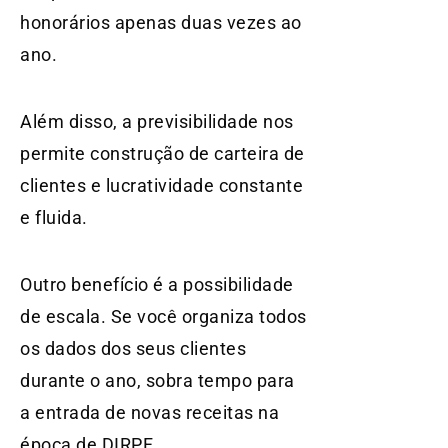
honorários apenas duas vezes ao
ano.
Além disso, a previsibilidade nos
permite construção de carteira de
clientes e lucratividade constante
e fluida.
Outro benefício é a possibilidade
de escala. Se você organiza todos
os dados dos seus clientes
durante o ano, sobra tempo para
a entrada de novas receitas na
época de DIRPF.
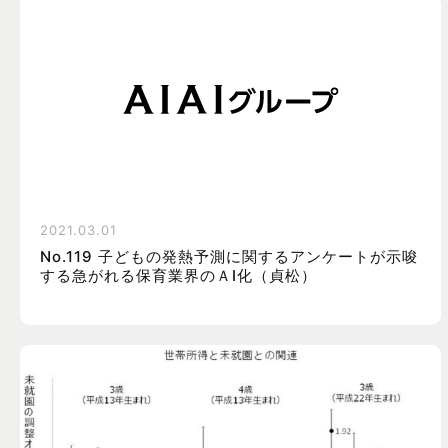
2021.03.01
No.119 子どもの発熱予測に関するアンケートが示唆
する急がれる保育業界のＡI化（貞松）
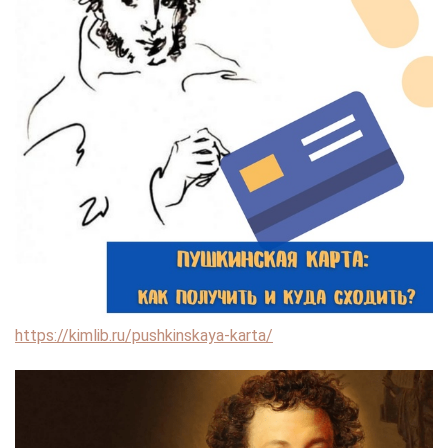
https://kimlib.ru/pushkinskaya-karta/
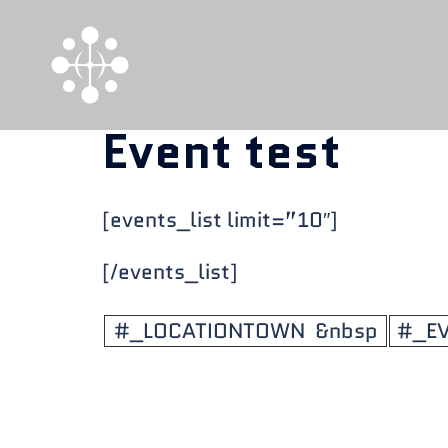
Skip
to
content
Event test
[events_list limit=”10″]
[/events_list]
#_LOCATIONTOWN &nbsp
#_E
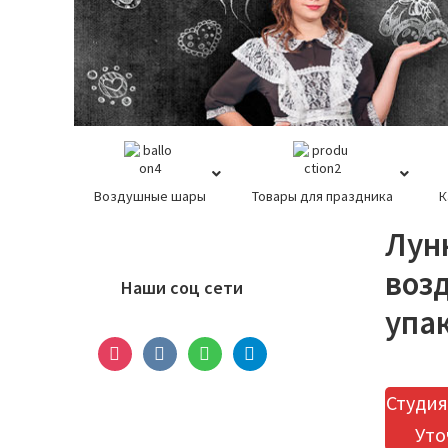
+7-929-678-0
Воздушные шары
Товары для праздника
К
Основной
Лун
сайдбар
воз
Наши соц сети
упа
instagram
vkontakte
whatsapp
telegram
Студия
Уто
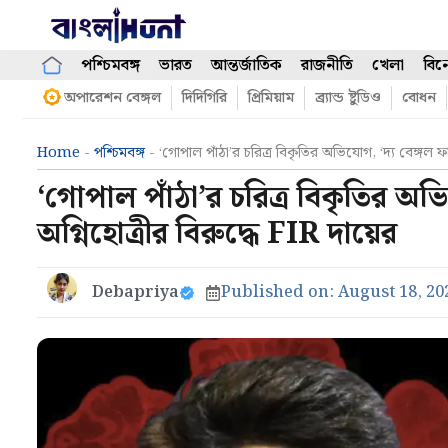
Skip
to
content
পশ্চিমবঙ্গ
ভারত
আন্তর্জাতিক
রাজনীতি
খেলা
বিন
অপারেশন বেঙ্গল
দিদিগিরি
প্রিমিয়াম
ব্র্যান্ড ষ্টুডিও
বোধন
Home
-
পশ্চিমবঙ্গ
-
‘গোপাল পাঁঠা’র চরিত্র বিকৃতির অভিযোগ, ‘দ্য বেঙ্গল 
‘গোপাল পাঁঠা’র চরিত্র বিকৃতির অ
অগ্নিহোত্রীর বিরুদ্ধে FIR দায়ের
Debapriya
Published on:
August 18, 20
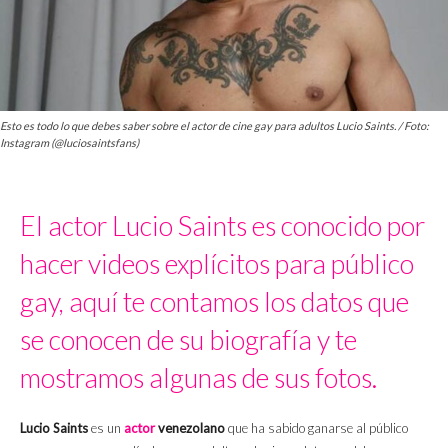
Esto es todo lo que debes saber sobre el actor de cine gay para adultos Lucio Saints. / Foto:
Instagram (@luciosaintsfans)
El actor Lucio Saints es conocido por
hacer videos explícitos para público
gay, aquí te contamos los datos que
se conocen de su biografía y te
mostramos algunas de sus fotos.
Lucio Saints
es un
actor
venezolano
que ha sabido ganarse al público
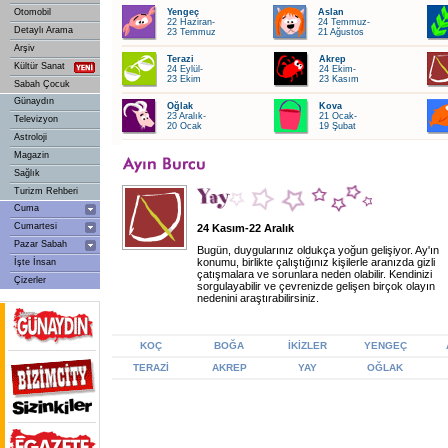
Otomobil
Yengeç
Aslan
22 Haziran-
24 Temmuz-
Detaylı Arama
23 Temmuz
21 Ağustos
Arşiv
Terazi
Akrep
Kültür Sanat
24 Eylül-
24 Ekim-
23 Ekim
23 Kasım
Sabah Çocuk
Günaydın
Oğlak
Kova
23 Aralık-
21 Ocak-
Televizyon
20 Ocak
19 Şubat
Astroloji
Magazin
Sağlık
Turizm Rehberi
Cuma
Cumartesi
24 Kasım-22 Aralık
Pazar Sabah
Bugün, duygularınız oldukça yoğun gelişiyor. Ay'ın
konumu, birlikte çalıştığınız kişilerle aranızda gizli
İşte İnsan
çatışmalara ve sorunlara neden olabilir. Kendinizi
Çizerler
sorgulayabilir ve çevrenizde gelişen birçok olayın
nedenini araştırabilirsiniz.
KOÇ
BOĞA
İKİZLER
YENGEÇ
TERAZİ
AKREP
YAY
OĞLAK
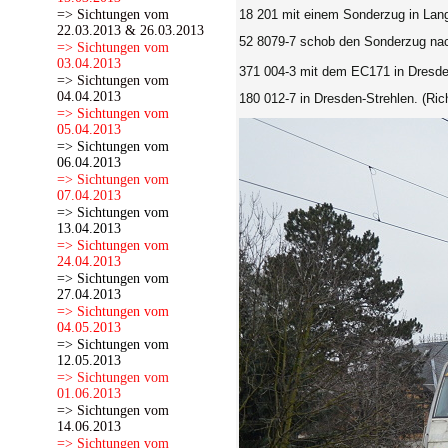
=> Sichtungen vom
18 201 mit einem Sonderzug in Lan
22.03.2013 & 26.03.2013
52 8079-7 schob den Sonderzug na
=> Sichtungen vom
03.04.2013
371 004-3 mit dem EC171 in Dresden
=> Sichtungen vom
04.04.2013
180 012-7
in Dresden-Strehlen. (Ric
=> Sichtungen vom
05.04.2013
=> Sichtungen vom
06.04.2013
=> Sichtungen vom
07.04.2013
=> Sichtungen vom
13.04.2013
=> Sichtungen vom
24.04.2013
=> Sichtungen vom
27.04.2013
=> Sichtungen vom
04.05.2013
=> Sichtungen vom
12.05.2013
=> Sichtungen vom
01.06.2013
=> Sichtungen vom
14.06.2013
=> Sichtungen vom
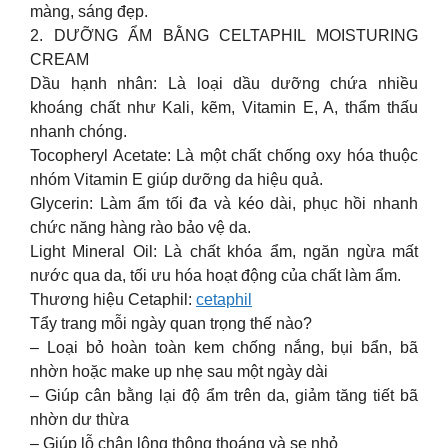
màng, sáng đẹp.
2. DƯỠNG ẨM BẰNG CELTAPHIL MOISTURING
CREAM
Dầu hạnh nhân: Là loại dầu dưỡng chứa nhiều
khoáng chất như Kali, kẽm, Vitamin E, A, thẩm thấu
nhanh chóng.
Tocopheryl Acetate: Là một chất chống oxy hóa thuộc
nhóm Vitamin E giúp dưỡng da hiệu quả.
Glycerin: Làm ẩm tối đa và kéo dài, phục hồi nhanh
chức năng hàng rào bảo vệ da.
Light Mineral Oil: Là chất khóa ẩm, ngăn ngừa mất
nước qua da, tối ưu hóa hoạt động của chất làm ẩm.
Thương hiệu Cetaphil:
cetaphil
Tẩy trang mỗi ngày quan trọng thế nào?
– Loại bỏ hoàn toàn kem chống nắng, bụi bẩn, bã
nhờn hoặc make up nhẹ sau một ngày dài
– Giúp cân bằng lại độ ẩm trên da, giảm tăng tiết bã
nhờn dư thừa
– Giúp lỗ chân lông thông thoáng và se nhỏ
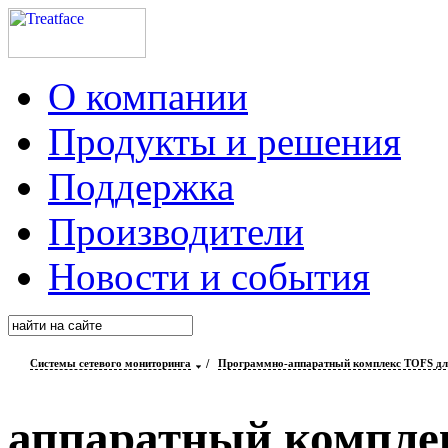
О компании
Продукты и решения
Поддержка
Производители
Новости и события
Системы сетевого мониторинга
/
Программно-аппаратный комплекс TOFS для
аппаратный компле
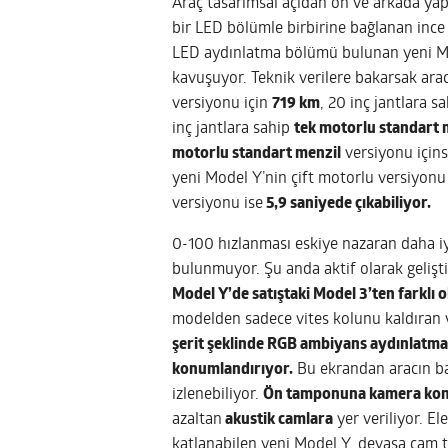
Araç tasarımsal açıdan ön ve arkada yap
bir LED bölümle birbirine bağlanan ince y
LED aydınlatma bölümü bulunan yeni Mo
kavuşuyor. Teknik verilere bakarsak arac
versiyonu için
719 km
, 20 inç jantlara s
inç jantlara sahip
tek motorlu standart 
motorlu standart menzil
versiyonu için
yeni Model Y’nin çift motorlu versiyon
versiyonu ise
5,9 saniyede çıkabiliyor.
0-100 hızlanması eskiye nazaran daha iyi
bulunmuyor. Şu anda aktif olarak gelişt
Model Y’de satıştaki Model 3’ten farklı 
modelden sadece vites kolunu kaldıran v
şerit şeklinde RGB ambiyans aydınlatman
konumlandırıyor.
Bu ekrandan aracın bazı
izlenebiliyor.
Ön tamponuna kamera konu
azaltan
akustik camlara
yer veriliyor. El
katlanabilen yeni Model Y, devasa cam t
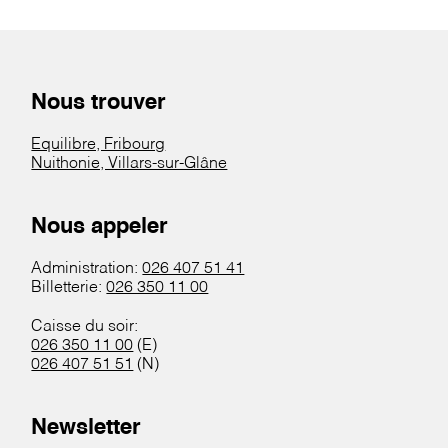
Nous trouver
Equilibre, Fribourg
Nuithonie, Villars-sur-Glâne
Nous appeler
Administration:
026 407 51 41
Billetterie:
026 350 11 00
Caisse du soir:
026 350 11 00
(E)
026 407 51 51
(N)
Newsletter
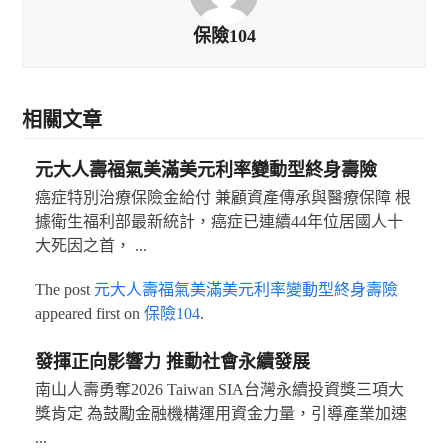
保險104
相關文章
元大人壽福氣美滿美元利率變動型終身壽險
癌症特別治療保險金給付 兼顧資產傳承與醫療保障 根
據衛生福利部最新統計，癌症已連續44年位居國人十
大死因之首， ...
The post
元大人壽福氣美滿美元利率變動型終身壽險
appeared first on
保險104
.
發揮正向影響力 推動社會永續發展
南山人壽勇奪2026 Taiwan SIA台灣永續投資獎三項大
獎肯定 為鼓勵金融機構運用資金力量，引導產業加速
...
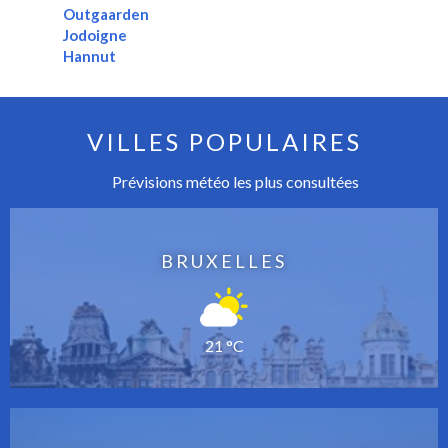
Outgaarden
Jodoigne
Hannut
VILLES POPULAIRES
Prévisions météo les plus consultées
BRUXELLES
21 °C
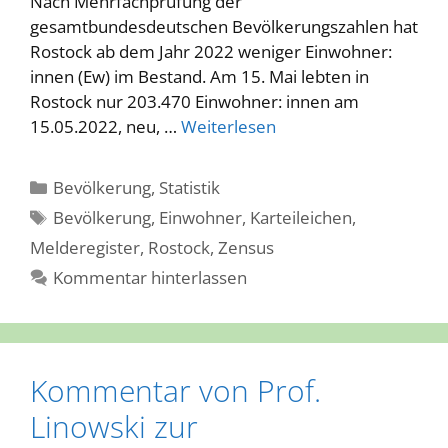
Nach Mehrfachprüfung der
gesamtbundesdeutschen Bevölkerungszahlen hat
Rostock ab dem Jahr 2022 weniger Einwohner:
innen (Ew) im Bestand. Am 15. Mai lebten in
Rostock nur 203.470 Einwohner: innen am
15.05.2022, neu, …
Weiterlesen
Kategorien
Bevölkerung
,
Statistik
Schlagwörter
Bevölkerung
,
Einwohner
,
Karteileichen
,
Melderegister
,
Rostock
,
Zensus
Kommentar hinterlassen
Kommentar von Prof.
Linowski zur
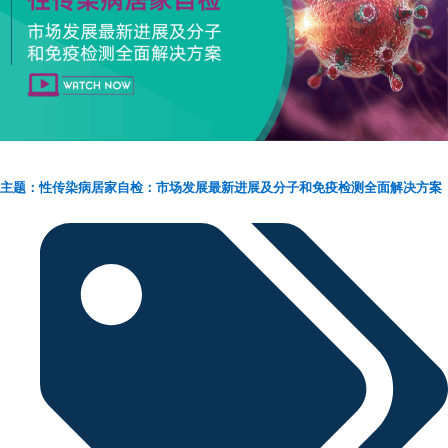
主题：性传染病居家自检：市场发展最新进展及分子和免疫检测全面解决方案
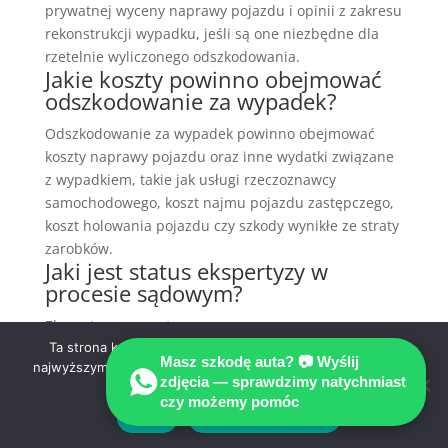
prywatnej wyceny naprawy pojazdu i opinii z zakresu
rekonstrukcji wypadku, jeśli są one niezbędne dla
rzetelnie wyliczonego odszkodowania.
Jakie koszty powinno obejmować
odszkodowanie za wypadek?
Odszkodowanie za wypadek powinno obejmować
koszty naprawy pojazdu oraz inne wydatki związane
z wypadkiem, takie jak usługi rzeczoznawcy
samochodowego, koszt najmu pojazdu zastępczego,
koszt holowania pojazdu czy szkody wynikłe ze straty
zarobków.
Jaki jest status ekspertyzy w
procesie sądowym?
Ekspertyza przygotowana przez rzeczoznawcę
samochodowego jest traktowana jako tzw. opinia
Ta strona korzysta z ciasteczek aby świadczyć usługi na
Masz szkodę auta? 📷 Wyślij
najwyższym poziomie. Dalsze korzystanie ze strony oznacza,
prywatna i może mieć wpływ na rozstrzygnięcie
zdjęcia — sprawdzimy natychmiast
że zgadzasz się na ich użycie.
sporu w sprawie o odszkodowanie. W postępowaniu
czy możemy pomóc
sądowym istotne jest także przeprowadzenie
Zgoda
Polityka prywatności
ekspertyzy sądowej przez biegłego.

====================

**EXERCISE:**
Lay out every line from the start of the records through the line containing "que ha sabido ganarse al público" as a JSON list of strings, one string per line and with blank lines omitted. Leave the pictures out of the answer.

**FINISHED TASK:**
[
  "honorários apenas duas vezes ao",
  "ano.",
  "Além disso, a previsibilidade nos",
  "permite construção de carteira de",
  "clientes e lucratividade constante",
  "e fluida.",
  "Outro benefício é a possibilidade",
  "de escala. Se você organiza todos",
  "os dados dos seus clientes",
  "durante o ano, sobra tempo para",
  "a entrada de novas receitas na",
  "época de DIRPF.",
  "2021.03.01",
  "No.119 子どもの発熱予測に関するアンケートが示唆",
  "する急がれる保育業界のＡI化（貞松）",
  "https://kimlib.ru/pushkinskaya-karta/",
  "Skip",
  "to",
  "content",
  "Event test",
  "[events_list limit=”10″]",
  "[/events_list]",
  "#_LOCATIONTOWN &nbsp",
  "#_E",
  "+7-929-678-0",
  "Воздушные шары",
  "Товары для праздника",
  "К",
  "Основной",
  "Лун",
  "сайдбар",
  "воз",
  "Наши соц сети",
  "упа",
  "instagram",
  "vkontakte",
  "whatsapp",
  "telegram",
  "Студия",
  "Уто",
  "Skip",
  "to",
  "content",
  "পশ্চিমবঙ্গ",
  "ভারত",
  "আন্তর্জাতিক",
  "রাজনীতি",
  "খেলা",
  "বিন",
  "অপারেশন বেঙ্গল",
  "দিদিগিরি",
  "প্রিমিয়াম",
  "ব্র্যান্ড ষ্টুডিও",
  "বোধন",
  "Home",
  "-",
  "পশ্চিমবঙ্গ",
  "-",
  "‘গোপাল পাঁঠা’র চরিত্র বিকৃতির অভিযোগ, ‘দ্য বেঙ্গল ",
  "‘গোপাল পাঁঠা’র চরিত্র বিকৃতির অ",
  "অগ্নিহোত্রীর বিরুদ্ধে FIR দায়ের",
  "Debapriya",
  "Published on:",
  "August 18, 20",
  "Esto es todo lo que debes saber sobre el actor de cine gay para adultos Lucio Saints. / Foto:",
  "Instagram (@luciosaintsfans)",
  "El actor Lucio Saints es conocido por",
  "hacer videos explícitos para público",
  "gay, aquí te contamos los datos que",
  "se conocen de su biografía y te",
  "mostramos algunas de sus fotos.",
  "Lucio Saints",
  "es un",
  "actor",
  "venezolano",
  "que ha sabido ganarse al público"
]